Deals worth at least $20 billion are up for renewal for the top-six IT services players this year and mid-tier companies will look to punch above their weight to grab a slice at a time when clients will be looking for vendor consolidation to rein in costs.
“We are 100 per cent confident. The large deal momentum will continue unimpaired, if not accelerate,” Coforge Chief Executive Officer (CEO) and Executive Director Sudhir Singh told Business Standard.
This year, he expects banking, financial services and insurance (BFSI) and health care to lead in large deals, unlike in FY25, which saw a record $1.56 billion deal with US travel and technology company Sabre.
Coforge’s fresh order intake for the last year was $3.45 billion, up 75 per cent from the previous year. Executable order book for the next 12 months was $1.5 billion, up from $1.02 billion.
Travel business in North America and Europe, according to Singh, is likely to see contraction, with fewer people travelling this year amid economic uncertainties and tariff threats. However, this is likely to be offset by travel in Asia, which continues to be robust. Travel transportation and hospitality (TTH) contributed 18 per cent to the company’s top line last year.
“From a macro perspective, it will be bleaker in relative terms, but that is not where we operate. Spends continue to happen in BFSI in fraud management, mainframe offloading and AI (artificial intelligence) -based app management. Airlines will have to spend for the next decade to modernise their systems and airports will have to change themselves into retail malls for revenue. So, despite the macros, it is shaping up to be an exceptionally strong year,” Singh said.

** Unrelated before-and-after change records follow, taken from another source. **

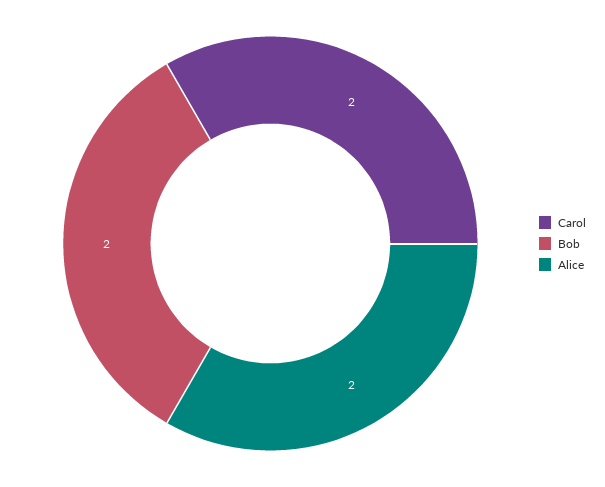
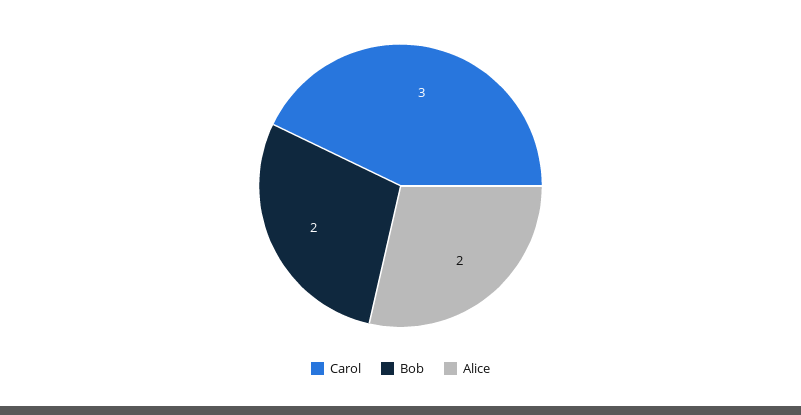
  {
-   "Carol": 2,
+   "Carol": 3,
    "Bob": 2,
    "Alice": 2
  }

A major chunk of the large deals are now being reshaped by generative AI (GenAI), where clients are looking for upfront savings and productivity gains being passed on to them. Even though this raises the concern of revenue cannibalisation, Singh has a different approach. “Your margins will fall in AI-based solutions, where you pass on productivity benefits if you actually cannot realise the benefits. Firms which come back and say that GenAI-based productivity savings are reducing margins are clearly not realising those benefits. If you can realise those benefits and pass on most of it, you build so much credibility with the client that you get more work in return,” he said.
According to analysts, enterprises will have to reduce cost, but, unlike in the past, they are not banking those savings as they need them to do business transformational programmes. For the IT service providers, it’s a new challenge of providing definitive savings upfront so that they are in a better position to win new-age deals from the same clients.
For the full year, Coforge reported a revenue of ₹12,050 crore, which was up 32 per cent in constant currency. Its earnings before income, tax, depreciation and amortisation (Ebitda) margin for the March quarter was 16.9 per cent, up 134 basis points sequentially.